After 10 iterations, the algorithm will converge to \( \theta^{(1)}_{A} = 0.80 \text{ and } \theta^{(1)}_{B} = 0.52 \).

Note: Some values are a little off from the ones in the figure 1 due of rounding off.

### What’s happening under the hood?

#### Monotonicity

**Theorem: **Let random variables X and Y have parametric densities with parameter \( \theta \in \Omega \). Suppose the support of X does not depend on \( \theta \), and the Markov relationship \( \theta \rightarrow X \rightarrow Y \), that is, \( p(y |x, \theta) = p(y \vert x) \) holds for all \( \theta \in \Omega, x \in X \text{and} y \in Y \).
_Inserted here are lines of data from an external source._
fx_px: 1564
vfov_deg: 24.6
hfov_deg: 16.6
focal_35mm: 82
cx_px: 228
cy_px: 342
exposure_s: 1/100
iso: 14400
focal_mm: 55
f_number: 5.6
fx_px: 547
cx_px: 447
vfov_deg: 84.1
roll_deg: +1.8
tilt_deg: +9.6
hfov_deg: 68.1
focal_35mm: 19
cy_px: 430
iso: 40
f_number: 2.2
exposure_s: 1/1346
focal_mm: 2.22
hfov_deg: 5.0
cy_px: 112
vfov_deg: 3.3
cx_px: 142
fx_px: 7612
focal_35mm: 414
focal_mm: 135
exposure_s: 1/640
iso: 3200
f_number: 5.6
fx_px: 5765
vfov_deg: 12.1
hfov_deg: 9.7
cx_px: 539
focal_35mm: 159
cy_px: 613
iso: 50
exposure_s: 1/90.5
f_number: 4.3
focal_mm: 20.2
Then for \( \theta \in \Omega \text{ and any } y \in Y \)
with \( \mathcal{X} (y) \neq \emptyset, \theta \geq (\theta^{(m)}) \) if \( Q(\theta \vert \theta^{(m)}) \geq Q(\theta^{(m)} \vert \theta^{(m)}) \).

**Proof:** see [1].

**Geometric meaning: ** The theorem states that improving Q-function at each step will not make the log-likelihood worse.
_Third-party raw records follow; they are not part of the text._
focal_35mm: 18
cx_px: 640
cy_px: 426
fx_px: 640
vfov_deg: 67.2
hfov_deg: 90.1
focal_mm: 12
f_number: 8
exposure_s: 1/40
#### Geometric intuition behing E-step and M-step

The expectation maximization algorithm during the E-step, choose the Q-function such that it lower bounds \( \log P(x; \theta) \) everywhere, and for which \( Q(\theta^{(m)} \vert \theta^{(m)}) \) = \(\log P(x; \theta^{(m)}) \). During the M-step, the algorithm moves to a new parameter set \( \theta^{(m+1)} \) that maximizes \( Q \). The proof for this can be found in [2]. In other words, EM tries to maximize the lower bound given by Q-function using co-ordinate ascent^{3}.

Theoretically, EM provides linear convergence but it is not guaranteed to find global optima. Thus, it is common to run EM with different initialisations of the parameters \( \theta \) and choose the results that correspond to largest likelihood value. Other methods like Newton-Raphson can be used to find optimal parameters with sublinear convergence but Hessian computation for such methods would be another challenge. EM equips us with a simple and robust tool that is effective in case of poor initial guesses. Such poor guesses may lead to unstable inversions in Hessian based methods.